▶ [Extrait du texte]:
-=-=-=-=-
LYÈS SALEM, REALISATEUR ET COMEDIEN, À L'EXPRESSION
Publié dans L'Expression le 27 - 09 - 2012

Il vient de décrocher le Prix de la meilleure interprétation masculine au Festival de la Rochelle pour le film de Charles Némès: Il était une fois... Peut-être pas du roman éponyme d'Akli Tadjer. Il prépare aussi, tout doucement mais sûrement, un nouveau film dont les faits se dérouleront à Oran. Nous l'avons croisé au TNA, la semaine dernière, juste à la sortie d'une présentation d'une pièce de théâtre...Le passionné de 4e art qu'il est se lance ainsi incessamment dans une nouvelle aventure cinématographique. Ecoutons-le...
L'Expression: Lyès Salem a un peu disparu de la circulation. Qu'est-il devenu?
-=-=-=-=-
▶ [Données présentées]:
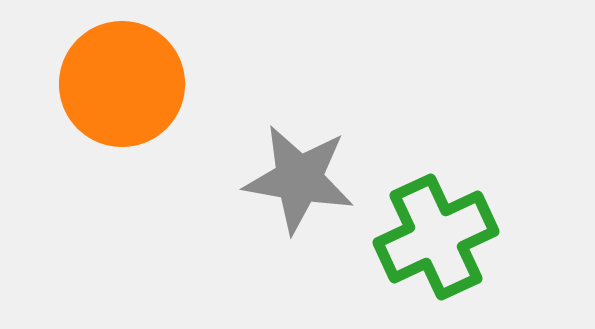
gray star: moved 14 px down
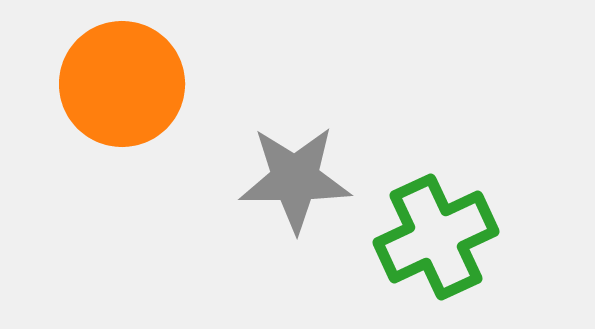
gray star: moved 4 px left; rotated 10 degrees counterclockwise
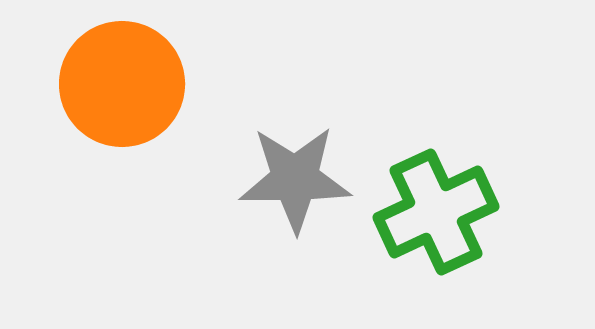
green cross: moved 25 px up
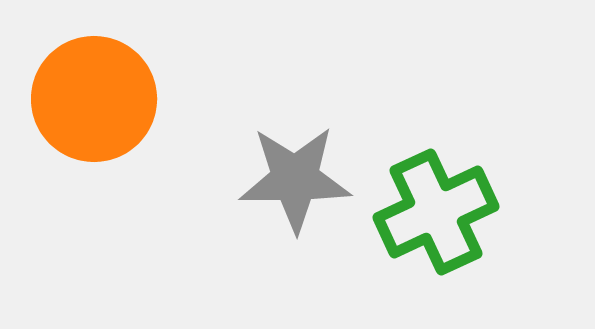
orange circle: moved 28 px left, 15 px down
-=-=-=-=-
▶ [Travail demandé]:
1. Dans l'extrait sur Lyès Salem, recopiez le passage allant de « LYÈS SALEM, REALISATEUR » jusqu'à « circulation. Qu'est-il devenu? » inclus, en remplaçant « Oran » par « Constantine ».
2. Condensez sous forme de liste le paragraphe de l'extrait sur Lyès Salem qui commence par « Il vient de décrocher », en conservant ses faits principaux.

▶ [Réponses attendues]:
1.
LYÈS SALEM, REALISATEUR ET COMEDIEN, À L'EXPRESSION
Publié dans L'Expression le 27 - 09 - 2012

Il vient de décrocher le Prix de la meilleure interprétation masculine au Festival de la Rochelle pour le film de Charles Némès: Il était une fois... Peut-être pas du roman éponyme d'Akli Tadjer. Il prépare aussi, tout doucement mais sûrement, un nouveau film dont les faits se dérouleront à Constantine. Nous l'avons croisé au TNA, la semaine dernière, juste à la sortie d'une présentation d'une pièce de théâtre...Le passionné de 4e art qu'il est se lance ainsi incessamment dans une nouvelle aventure cinématographique. Ecoutons-le...
L'Expression: Lyès Salem a un peu disparu de la circulation. Qu'est-il devenu?

2.
- Prix de la meilleure interprétation masculine au Festival de la Rochelle pour « Il était une fois... Peut-être pas », film de Charles Némès tiré du roman éponyme d'Akli Tadjer.
- Préparation d'un nouveau film dont l'action se déroulera à Oran.
- Rencontre au TNA la semaine dernière, à la sortie de la présentation d'une pièce de théâtre.
- Passionné de 4e art, il se lance incessamment dans une nouvelle aventure cinématographique.